__THE TASK__. The required output is the lines below from the line containing "(C) Variable yield" to the line containing "arrangement causing the", inclusive, retyped exactly. No other lines belong in it.

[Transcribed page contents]
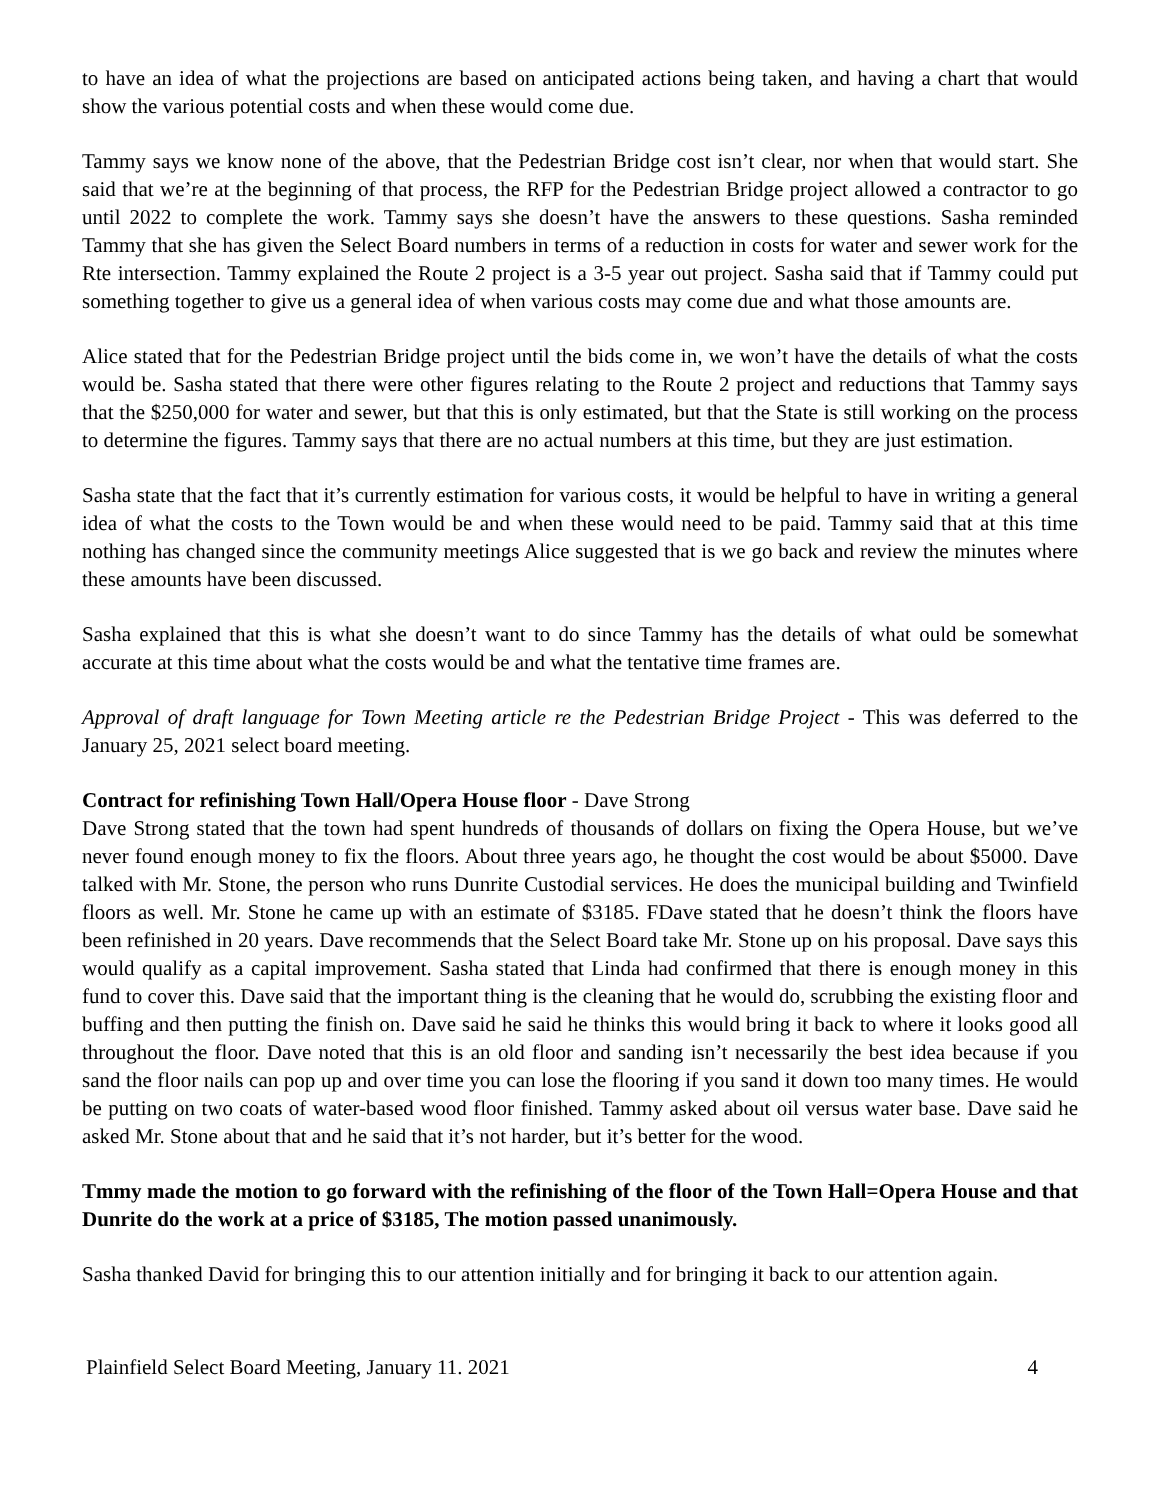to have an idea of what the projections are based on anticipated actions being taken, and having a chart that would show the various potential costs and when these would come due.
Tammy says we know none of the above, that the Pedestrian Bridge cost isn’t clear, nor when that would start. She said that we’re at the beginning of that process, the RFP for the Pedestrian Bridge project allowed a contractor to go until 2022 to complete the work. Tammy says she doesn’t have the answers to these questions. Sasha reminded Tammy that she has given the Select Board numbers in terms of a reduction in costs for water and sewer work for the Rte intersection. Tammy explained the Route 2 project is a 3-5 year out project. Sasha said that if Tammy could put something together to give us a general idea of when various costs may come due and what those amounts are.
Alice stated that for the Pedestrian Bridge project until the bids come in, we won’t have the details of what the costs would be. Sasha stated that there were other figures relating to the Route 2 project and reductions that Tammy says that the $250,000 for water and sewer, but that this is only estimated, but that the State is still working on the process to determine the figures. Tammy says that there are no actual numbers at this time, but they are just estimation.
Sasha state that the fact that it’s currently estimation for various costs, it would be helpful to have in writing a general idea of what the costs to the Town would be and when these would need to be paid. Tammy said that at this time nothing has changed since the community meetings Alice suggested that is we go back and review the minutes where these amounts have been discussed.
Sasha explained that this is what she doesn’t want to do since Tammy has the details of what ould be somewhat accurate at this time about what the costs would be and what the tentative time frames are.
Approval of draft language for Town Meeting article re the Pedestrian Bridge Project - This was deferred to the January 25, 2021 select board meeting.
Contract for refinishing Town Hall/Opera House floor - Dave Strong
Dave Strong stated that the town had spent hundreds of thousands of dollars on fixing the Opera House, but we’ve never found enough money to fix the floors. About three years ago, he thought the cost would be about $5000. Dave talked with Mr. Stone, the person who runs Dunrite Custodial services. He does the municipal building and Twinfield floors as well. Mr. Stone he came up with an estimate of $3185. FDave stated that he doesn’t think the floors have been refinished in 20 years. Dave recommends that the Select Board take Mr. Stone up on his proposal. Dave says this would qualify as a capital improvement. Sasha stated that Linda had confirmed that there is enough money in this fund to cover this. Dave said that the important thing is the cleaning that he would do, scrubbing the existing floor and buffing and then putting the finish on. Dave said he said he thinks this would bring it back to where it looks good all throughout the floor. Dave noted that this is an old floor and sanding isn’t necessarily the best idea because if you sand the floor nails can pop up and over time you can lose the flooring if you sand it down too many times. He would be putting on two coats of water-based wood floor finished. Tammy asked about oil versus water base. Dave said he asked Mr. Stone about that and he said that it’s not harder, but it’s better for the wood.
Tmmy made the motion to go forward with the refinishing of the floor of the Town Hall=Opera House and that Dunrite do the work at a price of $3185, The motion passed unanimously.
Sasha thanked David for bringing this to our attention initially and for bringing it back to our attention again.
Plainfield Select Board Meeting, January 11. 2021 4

* * *

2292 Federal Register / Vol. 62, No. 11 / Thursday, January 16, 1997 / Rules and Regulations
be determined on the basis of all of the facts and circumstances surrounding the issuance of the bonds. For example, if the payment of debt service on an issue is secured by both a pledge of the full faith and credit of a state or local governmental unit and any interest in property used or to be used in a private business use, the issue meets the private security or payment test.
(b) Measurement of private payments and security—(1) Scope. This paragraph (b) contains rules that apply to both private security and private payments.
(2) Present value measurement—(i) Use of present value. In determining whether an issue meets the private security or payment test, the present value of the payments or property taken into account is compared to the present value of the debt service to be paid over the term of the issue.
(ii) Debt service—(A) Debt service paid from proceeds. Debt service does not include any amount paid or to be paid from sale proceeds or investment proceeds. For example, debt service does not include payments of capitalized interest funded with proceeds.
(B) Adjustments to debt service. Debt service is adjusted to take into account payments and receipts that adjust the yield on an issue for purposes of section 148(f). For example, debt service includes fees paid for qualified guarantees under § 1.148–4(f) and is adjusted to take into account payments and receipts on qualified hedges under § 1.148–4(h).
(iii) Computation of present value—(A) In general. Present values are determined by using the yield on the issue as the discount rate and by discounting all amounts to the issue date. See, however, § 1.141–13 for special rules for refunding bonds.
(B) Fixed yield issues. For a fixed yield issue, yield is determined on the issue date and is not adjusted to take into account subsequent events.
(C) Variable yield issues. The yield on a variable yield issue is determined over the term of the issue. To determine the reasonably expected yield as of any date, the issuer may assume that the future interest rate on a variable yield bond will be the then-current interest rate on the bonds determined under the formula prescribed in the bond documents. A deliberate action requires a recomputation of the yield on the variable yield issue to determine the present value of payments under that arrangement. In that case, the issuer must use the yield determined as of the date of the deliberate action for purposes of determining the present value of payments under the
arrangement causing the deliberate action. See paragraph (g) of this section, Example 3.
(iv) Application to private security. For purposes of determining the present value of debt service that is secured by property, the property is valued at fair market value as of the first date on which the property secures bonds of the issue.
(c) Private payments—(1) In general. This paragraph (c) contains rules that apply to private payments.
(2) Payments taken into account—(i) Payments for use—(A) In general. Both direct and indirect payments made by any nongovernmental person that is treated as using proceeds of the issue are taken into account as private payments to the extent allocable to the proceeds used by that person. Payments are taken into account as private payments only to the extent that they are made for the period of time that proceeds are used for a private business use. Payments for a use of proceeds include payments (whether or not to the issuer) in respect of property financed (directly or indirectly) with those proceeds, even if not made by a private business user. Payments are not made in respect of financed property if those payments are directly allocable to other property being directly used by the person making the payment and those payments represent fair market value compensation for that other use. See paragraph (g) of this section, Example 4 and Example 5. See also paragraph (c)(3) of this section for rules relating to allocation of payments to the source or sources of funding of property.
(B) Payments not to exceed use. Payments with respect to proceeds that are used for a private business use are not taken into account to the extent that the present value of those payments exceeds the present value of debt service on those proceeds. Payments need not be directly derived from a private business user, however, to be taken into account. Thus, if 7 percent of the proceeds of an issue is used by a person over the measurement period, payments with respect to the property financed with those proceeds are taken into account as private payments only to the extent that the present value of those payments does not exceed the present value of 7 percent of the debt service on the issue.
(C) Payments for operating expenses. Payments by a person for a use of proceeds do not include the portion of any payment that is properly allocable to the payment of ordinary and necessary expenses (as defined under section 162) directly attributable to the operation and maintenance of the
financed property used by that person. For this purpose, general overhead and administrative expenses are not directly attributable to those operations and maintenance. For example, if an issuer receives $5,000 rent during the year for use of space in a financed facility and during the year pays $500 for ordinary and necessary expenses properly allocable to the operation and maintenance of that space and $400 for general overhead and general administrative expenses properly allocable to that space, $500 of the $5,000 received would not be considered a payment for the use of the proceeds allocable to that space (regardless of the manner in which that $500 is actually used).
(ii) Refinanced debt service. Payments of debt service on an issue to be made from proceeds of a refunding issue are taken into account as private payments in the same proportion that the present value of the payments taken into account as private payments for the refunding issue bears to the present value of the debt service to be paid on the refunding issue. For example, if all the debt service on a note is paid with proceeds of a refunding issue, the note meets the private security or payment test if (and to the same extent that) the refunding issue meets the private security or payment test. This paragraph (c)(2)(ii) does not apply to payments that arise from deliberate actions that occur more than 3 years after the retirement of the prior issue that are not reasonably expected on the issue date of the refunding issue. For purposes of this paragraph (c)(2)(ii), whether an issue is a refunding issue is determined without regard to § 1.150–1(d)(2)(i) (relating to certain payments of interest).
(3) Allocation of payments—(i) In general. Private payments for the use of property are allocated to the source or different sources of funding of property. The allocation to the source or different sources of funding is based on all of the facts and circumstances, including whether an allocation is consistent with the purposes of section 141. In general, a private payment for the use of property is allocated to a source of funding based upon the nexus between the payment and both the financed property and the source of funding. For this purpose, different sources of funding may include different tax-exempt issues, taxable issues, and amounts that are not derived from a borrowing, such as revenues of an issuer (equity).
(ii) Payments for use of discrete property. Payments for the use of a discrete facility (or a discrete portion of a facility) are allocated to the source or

__ANSWER BELOW__.
(C) Variable yield issues. The yield on a variable yield issue is determined over the term of the issue. To determine the reasonably expected yield as of any date, the issuer may assume that the future interest rate on a variable yield bond will be the then-current interest rate on the bonds determined under the formula prescribed in the bond documents. A deliberate action requires a recomputation of the yield on the variable yield issue to determine the present value of payments under that arrangement. In that case, the issuer must use the yield determined as of the date of the deliberate action for purposes of determining the present value of payments under the
arrangement causing the deliberate action. See paragraph (g) of this section, Example 3.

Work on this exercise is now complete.